### RECORDS
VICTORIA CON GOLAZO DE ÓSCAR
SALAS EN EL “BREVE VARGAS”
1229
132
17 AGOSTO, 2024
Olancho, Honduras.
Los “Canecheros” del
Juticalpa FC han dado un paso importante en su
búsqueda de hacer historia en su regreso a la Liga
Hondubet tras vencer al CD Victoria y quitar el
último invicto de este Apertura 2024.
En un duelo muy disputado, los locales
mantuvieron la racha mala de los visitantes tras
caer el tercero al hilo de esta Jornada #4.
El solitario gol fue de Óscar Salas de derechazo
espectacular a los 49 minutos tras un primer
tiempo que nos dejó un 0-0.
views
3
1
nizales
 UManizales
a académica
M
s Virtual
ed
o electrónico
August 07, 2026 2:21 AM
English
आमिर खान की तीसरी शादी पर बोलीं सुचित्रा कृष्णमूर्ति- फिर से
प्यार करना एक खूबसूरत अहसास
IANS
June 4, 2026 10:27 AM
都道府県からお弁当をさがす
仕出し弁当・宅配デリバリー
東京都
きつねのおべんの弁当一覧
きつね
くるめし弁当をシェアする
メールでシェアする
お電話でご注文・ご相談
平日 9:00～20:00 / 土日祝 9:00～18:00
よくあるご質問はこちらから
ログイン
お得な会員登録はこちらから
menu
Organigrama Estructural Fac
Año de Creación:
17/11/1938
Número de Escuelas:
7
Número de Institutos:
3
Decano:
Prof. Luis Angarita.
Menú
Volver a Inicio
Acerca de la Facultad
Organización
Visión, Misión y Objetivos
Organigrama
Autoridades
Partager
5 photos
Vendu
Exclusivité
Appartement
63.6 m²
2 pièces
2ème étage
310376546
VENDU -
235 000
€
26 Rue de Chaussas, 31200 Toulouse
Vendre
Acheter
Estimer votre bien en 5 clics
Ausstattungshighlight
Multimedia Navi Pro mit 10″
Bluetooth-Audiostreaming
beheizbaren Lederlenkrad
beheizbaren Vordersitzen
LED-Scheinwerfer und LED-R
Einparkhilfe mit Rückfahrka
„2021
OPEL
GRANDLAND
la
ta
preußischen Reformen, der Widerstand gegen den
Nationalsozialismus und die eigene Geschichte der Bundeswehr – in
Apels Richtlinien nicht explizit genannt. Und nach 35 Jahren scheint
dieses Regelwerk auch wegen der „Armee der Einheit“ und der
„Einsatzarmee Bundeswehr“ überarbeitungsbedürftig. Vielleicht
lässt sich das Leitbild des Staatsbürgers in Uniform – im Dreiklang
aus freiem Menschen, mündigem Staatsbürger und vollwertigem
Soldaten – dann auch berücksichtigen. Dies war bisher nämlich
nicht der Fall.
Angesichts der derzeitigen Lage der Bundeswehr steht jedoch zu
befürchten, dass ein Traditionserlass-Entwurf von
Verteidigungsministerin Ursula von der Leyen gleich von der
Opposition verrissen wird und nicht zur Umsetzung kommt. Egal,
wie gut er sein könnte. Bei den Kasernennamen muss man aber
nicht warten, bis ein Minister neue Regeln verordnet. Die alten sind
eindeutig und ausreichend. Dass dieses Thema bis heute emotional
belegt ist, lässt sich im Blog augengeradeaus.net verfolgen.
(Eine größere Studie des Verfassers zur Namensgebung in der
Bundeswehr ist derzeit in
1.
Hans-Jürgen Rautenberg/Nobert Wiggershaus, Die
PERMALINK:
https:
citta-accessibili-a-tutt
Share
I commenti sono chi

### WORK TO COMPLETE
Rewrite the entries from the first line through the line containing "búsqueda de hacer", inclusive, substituting "paso decisivo" for "paso importante" and leaving everything else unchanged.

### REPLY TO THE TASK
VICTORIA CON GOLAZO DE ÓSCAR
SALAS EN EL “BREVE VARGAS”
1229
132
17 AGOSTO, 2024
Olancho, Honduras.
Los “Canecheros” del
Juticalpa FC han dado un paso decisivo en su
búsqueda de hacer historia en su regreso a la Liga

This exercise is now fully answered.